Disability Sensitivity training for front of the house staff should be a pre-requisite for all businesses. I also believe that creative accommodations must be made for disabled travelers in venues with long lines and long wait times. For instance, never separate the disabled person from their traveling party by asking the “abled” person to stand in line while the disabled person is made to wait elsewhere. It brings unwanted attention to the disabled person.
I love that you call yourself an ‘abled traveler with a disability’ – do you feel well represented in the travel community?
I believe the travel industry has made leaps and bounds in the area of representing the disabled traveler. Not only do you see persons with disabilities in their commercials and brochures but they also try to anticipate the needs of the disabled person. I also put some ownership upon on the disabled person when we consider “change”. We must be more vocal about our needs and also not be embarrassed or ashamed to request and or accept assistance when we need it. That is the only way the abled world will know how they can help.

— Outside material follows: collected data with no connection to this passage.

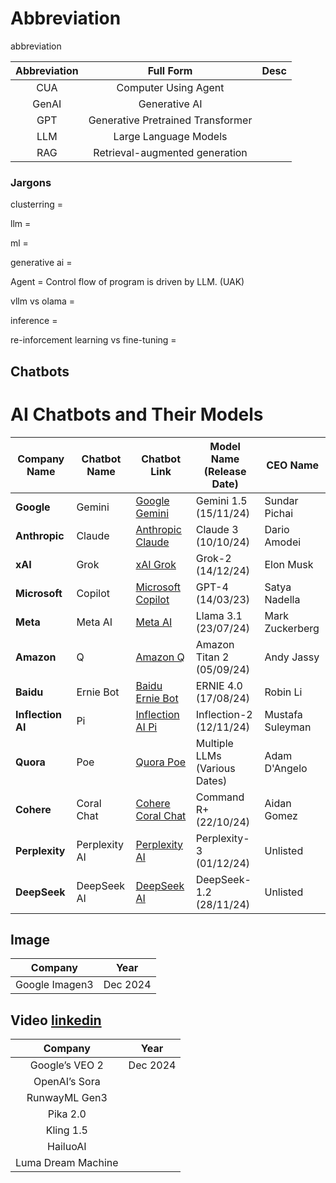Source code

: # Abbreviation
abbreviation

Abbreviation|Full Form|Desc
:-:|:-:|:-:
CUA|Computer Using Agent|
GenAI|Generative AI|
GPT|Generative Pretrained Transformer|
LLM|Large Language Models|
RAG|Retrieval-augmented generation|

### Jargons

clusterring =

llm =

ml =

generative ai =

Agent = Control flow of program is driven by LLM. (UAK)

vllm vs olama = 

inference = 

re-inforcement learning vs fine-tuning =

 

## Chatbots

# AI Chatbots and Their Models

| **Company Name**  | **Chatbot Name** | **Chatbot Link**                              | **Model Name (Release Date)** | **CEO Name**        |
|--------------------|------------------|-----------------------------------------------|--------------------------------|---------------------|
| **Google**         | Gemini           | [Google Gemini](https://www.barrons.com/advisor/articles/ai-google-gemini-comparison-chatgpt-d41c6d19) | Gemini 1.5 (15/11/24)          | Sundar Pichai       |
| **Anthropic**      | Claude           | [Anthropic Claude](https://www.anthropic.com/news/introducing-claude) | Claude 3 (10/10/24)             | Dario Amodei        |
| **xAI**            | Grok             | [xAI Grok](https://www.ft.com/content/547f9a3a-1399-4623-86e0-6764b873b9f1) | Grok-2 (14/12/24)               | Elon Musk           |
| **Microsoft**      | Copilot          | [Microsoft Copilot](https://surferseo.com/blog/best-chatgpt-alternatives/) | GPT-4 (14/03/23)                | Satya Nadella       |
| **Meta**           | Meta AI          | [Meta AI](https://www.the-sun.com/tech/12000550/meta-llama-ai-chatgpt-competitor-open-source-release/) | Llama 3.1 (23/07/24)            | Mark Zuckerberg     |
| **Amazon**         | Q                | [Amazon Q](https://en.wikipedia.org/wiki/List_of_chatbots) | Amazon Titan 2 (05/09/24)       | Andy Jassy          |
| **Baidu**          | Ernie Bot        | [Baidu Ernie Bot](https://en.wikipedia.org/wiki/List_of_chatbots) | ERNIE 4.0 (17/08/24)            | Robin Li            |
| **Inflection AI**  | Pi               | [Inflection AI Pi](https://kristihines.com/top-ai-chatbots-playgrounds/) | Inflection-2 (12/11/24)         | Mustafa Suleyman    |
| **Quora**          | Poe              | [Quora Poe](https://kristihines.com/top-ai-chatbots-playgrounds/) | Multiple LLMs (Various Dates)   | Adam D'Angelo       |
| **Cohere**         | Coral Chat       | [Cohere Coral Chat](https://kristihines.com/top-ai-chatbots-playgrounds/) | Command R+ (22/10/24)           | Aidan Gomez         |
| **Perplexity**     | Perplexity AI    | [Perplexity AI](https://www.perplexity.ai/)   | Perplexity-3 (01/12/24)         | Unlisted            |
| **DeepSeek**       | DeepSeek AI      | [DeepSeek AI](https://deepseek.com)           | DeepSeek-1.2 (28/11/24)         | Unlisted            |

## Image

Company|Year
:-:|:-:
Google Imagen3|Dec 2024

## Video [linkedin](https://www.linkedin.com/feed/update/urn:li:activity:7275475143840190464/)

Company|Year
:-:|:-:
Google’s VEO 2|Dec 2024
OpenAI’s Sora|
RunwayML Gen3|
Pika 2.0|
Kling 1.5| 
HailuoAI|
Luma Dream Machine|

For instance, I was at a restaurant where the only bathroom that they had, had a toilet that sat very low to the floor with no wall railings. I spoke to the manager of the establishment and spoke to their corporate office. Today, that restaurant has renovated the bathroom to make it more handicap accessible.
Also, I would like to add, for businesses in beach towns, invest in Motorized All Terrain Beach scooters. You will draw the clientele needed to recoup your initial investment within the first season!!

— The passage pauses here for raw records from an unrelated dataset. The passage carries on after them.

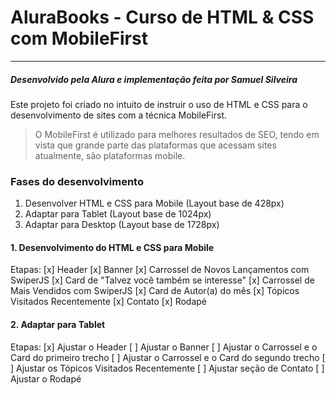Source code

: # AluraBooks - Curso de HTML & CSS com MobileFirst
---
##### Desenvolvido pela Alura e implementação feita por Samuel Silveira
Este projeto foi criado no intuito de instruir o uso de HTML e CSS para o desenvolvimento de sites com a técnica MobileFirst.
> O MobileFirst é utilizado para melhores resultados de SEO, tendo em vista que grande parte das plataformas que acessam sites atualmente, são plataformas mobile.

### Fases do desenvolvimento

1. Desenvolver HTML e CSS para Mobile (Layout base de 428px)
2. Adaptar para Tablet (Layout base de 1024px)
3. Adaptar para Desktop (Layout base de 1728px)


#### 1. Desenvolvimento do HTML e CSS para Mobile
Etapas:
[x] Header
[x] Banner
[x] Carrossel de Novos Lançamentos com SwiperJS
[x] Card de "Talvez você também se interesse"
[x] Carrossel de Mais Vendidos com SwiperJS
[x] Card de Autor(a) do mês
[x] Tópicos Visitados Recentemente
[x] Contato
[x] Rodapé

#### 2. Adaptar para Tablet
Etapas:
[x] Ajustar o Header
[ ] Ajustar o Banner
[ ] Ajustar o Carrossel e o Card do primeiro trecho
[ ] Ajustar o Carrossel e o Card do segundo trecho
[ ] Ajustar os Tópicos Visitados Recentemente
[ ] Ajustar seção de Contato
[ ] Ajustar o Rodapé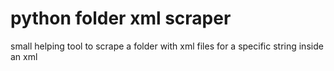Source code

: # python folder xml scraper
small helping tool to scrape a folder with xml files for a specific string inside an xml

What is important for you when it comes to passing on your passion for travel to your children?
Travel is educational and an enrichment that textbooks will never be able to offer. By experiencing different cultures, traditions and foods it allows children to embrace similarities and celebrate differences to cultivate a deeper appreciation for all people groups of this world. We can build a more tolerant world through travel. We homeschool our children because we want the freedom to teach through travel… we are endeavoring to become “World-schoolers”.

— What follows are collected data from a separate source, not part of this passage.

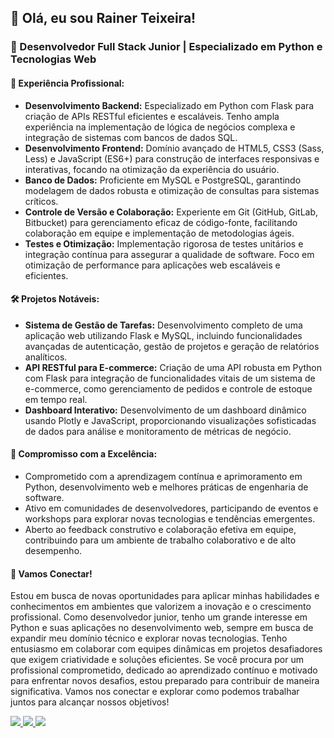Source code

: ## 👋 Olá, eu sou Rainer Teixeira!

### 🚀 Desenvolvedor Full Stack Junior | Especializado em Python e Tecnologias Web

#### 💼 Experiência Profissional:

- **Desenvolvimento Backend:** Especializado em Python com Flask para criação de APIs RESTful eficientes e escaláveis. Tenho ampla experiência na implementação de lógica de negócios complexa e integração de sistemas com bancos de dados SQL.
- **Desenvolvimento Frontend:** Domínio avançado de HTML5, CSS3 (Sass, Less) e JavaScript (ES6+) para construção de interfaces responsivas e interativas, focando na otimização da experiência do usuário.
- **Banco de Dados:** Proficiente em MySQL e PostgreSQL, garantindo modelagem de dados robusta e otimização de consultas para sistemas críticos.
- **Controle de Versão e Colaboração:** Experiente em Git (GitHub, GitLab, Bitbucket) para gerenciamento eficaz de código-fonte, facilitando colaboração em equipe e implementação de metodologias ágeis.
- **Testes e Otimização:** Implementação rigorosa de testes unitários e integração contínua para assegurar a qualidade de software. Foco em otimização de performance para aplicações web escaláveis e eficientes.

#### 🛠️ Projetos Notáveis:

- **Sistema de Gestão de Tarefas:** Desenvolvimento completo de uma aplicação web utilizando Flask e MySQL, incluindo funcionalidades avançadas de autenticação, gestão de projetos e geração de relatórios analíticos.
- **API RESTful para E-commerce:** Criação de uma API robusta em Python com Flask para integração de funcionalidades vitais de um sistema de e-commerce, como gerenciamento de pedidos e controle de estoque em tempo real.
- **Dashboard Interativo:** Desenvolvimento de um dashboard dinâmico usando Plotly e JavaScript, proporcionando visualizações sofisticadas de dados para análise e monitoramento de métricas de negócio.

#### 🧠 Compromisso com a Excelência:

- Comprometido com a aprendizagem contínua e aprimoramento em Python, desenvolvimento web e melhores práticas de engenharia de software.
- Ativo em comunidades de desenvolvedores, participando de eventos e workshops para explorar novas tecnologias e tendências emergentes.
- Aberto ao feedback construtivo e colaboração efetiva em equipe, contribuindo para um ambiente de trabalho colaborativo e de alto desempenho.

#### 🤝 Vamos Conectar!

Estou em busca de novas oportunidades para aplicar minhas habilidades e conhecimentos em ambientes que valorizem a inovação e o crescimento profissional. Como desenvolvedor junior, tenho um grande interesse em Python e suas aplicações no desenvolvimento web, sempre em busca de expandir meu domínio técnico e explorar novas tecnologias. Tenho entusiasmo em colaborar com equipes dinâmicas em projetos desafiadores que exigem criatividade e soluções eficientes. Se você procura por um profissional comprometido, dedicado ao aprendizado contínuo e motivado para enfrentar novos desafios, estou preparado para contribuir de maneira significativa. Vamos nos conectar e explorar como podemos trabalhar juntos para alcançar nossos objetivos!

<p>
  <a href="mailto:raineroliveira94@hotmail.com" alt="Hotmail">
    <img src="https://img.shields.io/badge/hotmail-D14836?style=for-the-badge&logo=gmail&logoColor=white" />
  </a>
  <a href="https://linkedin.com/in/rainerteixeira" alt="Linkedin">
    <img src="https://img.shields.io/badge/LinkedIn-0077B5?style=for-the-badge&logo=linkedin&logoColor=white" />
  </a>
  <a href="https://github.com/RainerTeixeira" alt="GitHub">
    <img src="https://img.shields.io/badge/GitHub-100000?style=for-the-badge&logo=github&logoColor=white" />
  </a>
</p>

Can you tell us a little more about the work you do with your non-profit organization?
Of course! My organization is called Wealth Management Ministries, Inc. We endeavor to bridge the gap between the rich and the poor through financial education and Christian Counseling. Through our Christian Counseling arm, we advocate for the prevention of child abuse and sex trafficking globally called Prevention Works Joint Task Force and Coalition. Currently, we are in the midst of opening Domestic and International Affiliate Offices by which we train the office so that they, in turn, can train their communities respectively. Thus far we have International Affiliate Offices in India, Australia and Ghana (coming soon) as well as Domestic Affiliate Offices in Connecticut and Virginia. Our projection is to open 10 Affiliate Offices by the end of 2018 and have 5,000 people trained by April 2019. It is an aggressive goal, however, it is much needed to interrupt and measurably decrease the abuse of children and the sex trafficking of vulnerable people globally.
What advice would you give other travelers?
Don’t say “I can’t go there”, instead ask yourself “how can I go there?” In this day and time of advanced technology, there is not much that can stand in the way of a made up mind. Stay inspired to travel beyond your boundaries.
I call myself an “abled traveler with a disability”. With assistive devices, pre-planning and some help, I am made able to travel even with disabilities that would have made me unable to travel. That is such a blessing!
Finally, what’s next for you?
On my travel schedule for the next 12 months are Italy, Croatia, Greece, and Paris – but my bucket list goes on: Spain, Germany Fiji, Bora Bora, Maldives, Thailand, China, Dubai, Morocco, Egypt and South Africa.
Disclaimer: I reserve the right to add more to my bucket list in the future!
I have gotten many people, including persons with disabilities to help them plan their travel. Therefore, my husband and I have since opened a boutique travel agency with a focus on peoples with special needs, called
Thank you very much, Annie, for your time and the inspiration!